I know peace jewelry reminds some people of a turbulent time in the 70s, but it reminds me that peace is mine whenever I need it.

You can make these peace sign earrings in 10 minutes. If you have never made jewelry before, you can make these in 10 minutes. If you have made a zillions pieces of jewelry, you can make these in 10 minutes. No tools are required but a pair of scissors.

You need:

  • 2 peace sign charms: any color, any size
  • 2 beads: any color, any size (I had these gorgeous jasper beads. Use any beads that make you happy)
  • 2 ear wires: any color
  • 8″ of embroidery floss: any color
  • scissors
  • clear drying glue (optional)


10 minutes. Start now:

1. Separate the floss so you have two pieces of three strands each. String a charm to the center of one piece and tie a knot to hold it in place.


2. Hold both ends of the floss together. String a bead over both.

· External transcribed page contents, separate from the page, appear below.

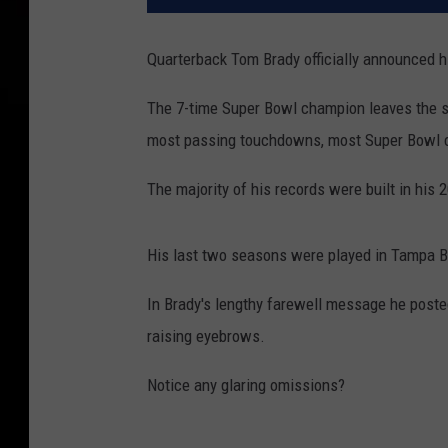
Quarterback Tom Brady officially announced h
The 7-time Super Bowl champion leaves the sp
most passing touchdowns, most Super Bowl 
The majority of his records were built in his
His last two seasons were played in Tampa B
In Brady's lengthy farewell message he posted 
raising eyebrows.
Notice any glaring omissions?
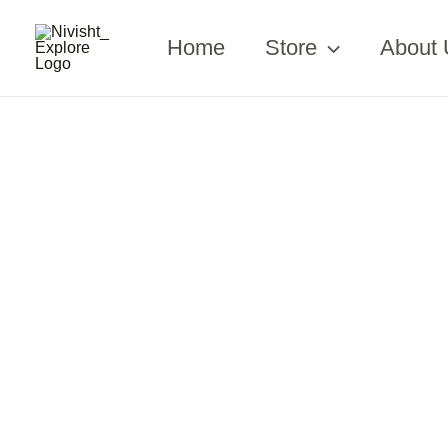
Skip
to
Home
Store
About 
content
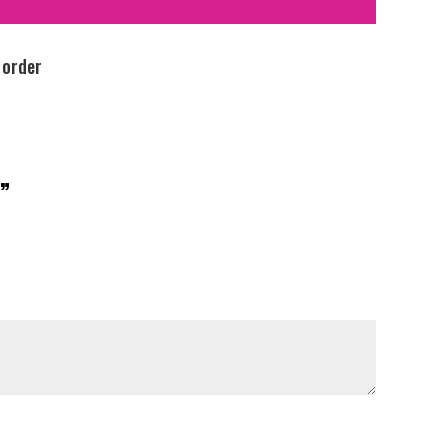
 order
”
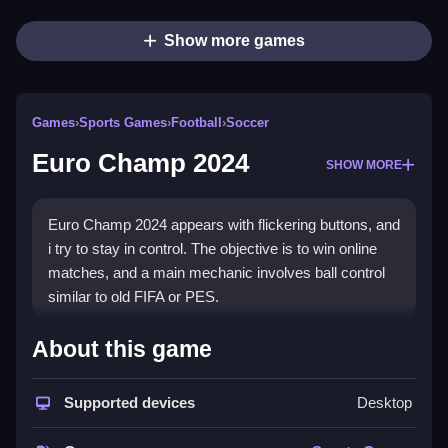
Show more games
Games
›
Sports Games
›
Football
›
Soccer
Euro Champ 2024
SHOW MORE
Euro Champ 2024 appears with flickering buttons, and
i try to stay in control. The objective is to win online
matches, and a main mechanic involves ball control
similar to old FIFA or PES.
How To Play Euro Champ 2024
About this game
Play Euro Champ 2024 online, and master the
Supported devices
Desktop
controls for passing and shooting.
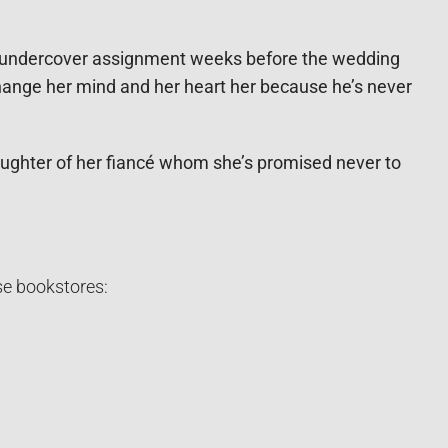
an undercover assignment weeks before the wedding
 change her mind and her heart her because he’s never
aughter of her fiancé whom she’s promised never to
se bookstores:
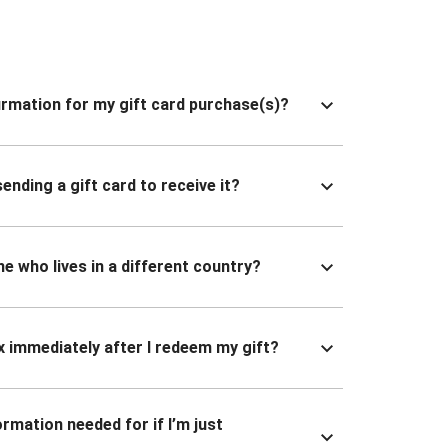
nfirmation for my gift card purchase(s)?
ending a gift card to receive it?
ne who lives in a different country?
x immediately after I redeem my gift?
ormation needed for if I’m just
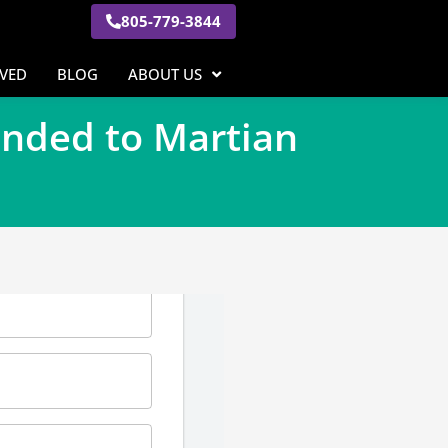
805-779-3844
RVED
BLOG
ABOUT US
anded to Martian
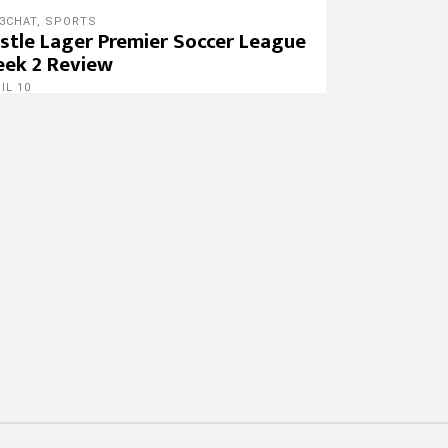
3CHAT
,
SPORTS
stle Lager Premier Soccer League
ek 2 Review
IL 10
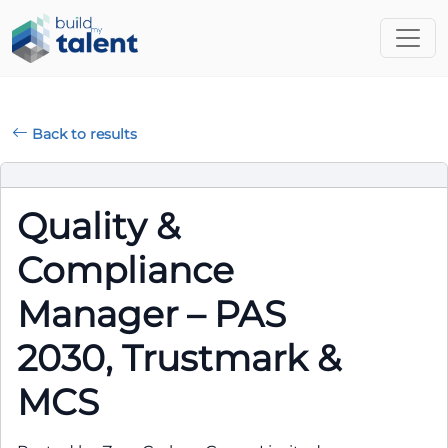
Back to results
Quality &
Compliance
Manager – PAS
2030, Trustmark &
MCS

3. Separate the floss pieces. Slide an ear wire over one piece. Knot floss ends together, keeping the ear wire close to the bead.


4. Trim the ends of the floss.

Repeat steps 1-4 to make the other earring. You can add a tiny drop of glue, if you want, on the knot at the ear wire. Use jewelry glue or any glue that dries clear.

You’re done!

Do you have a favorite story of personal peace from the bible? Who and what is it about? Share!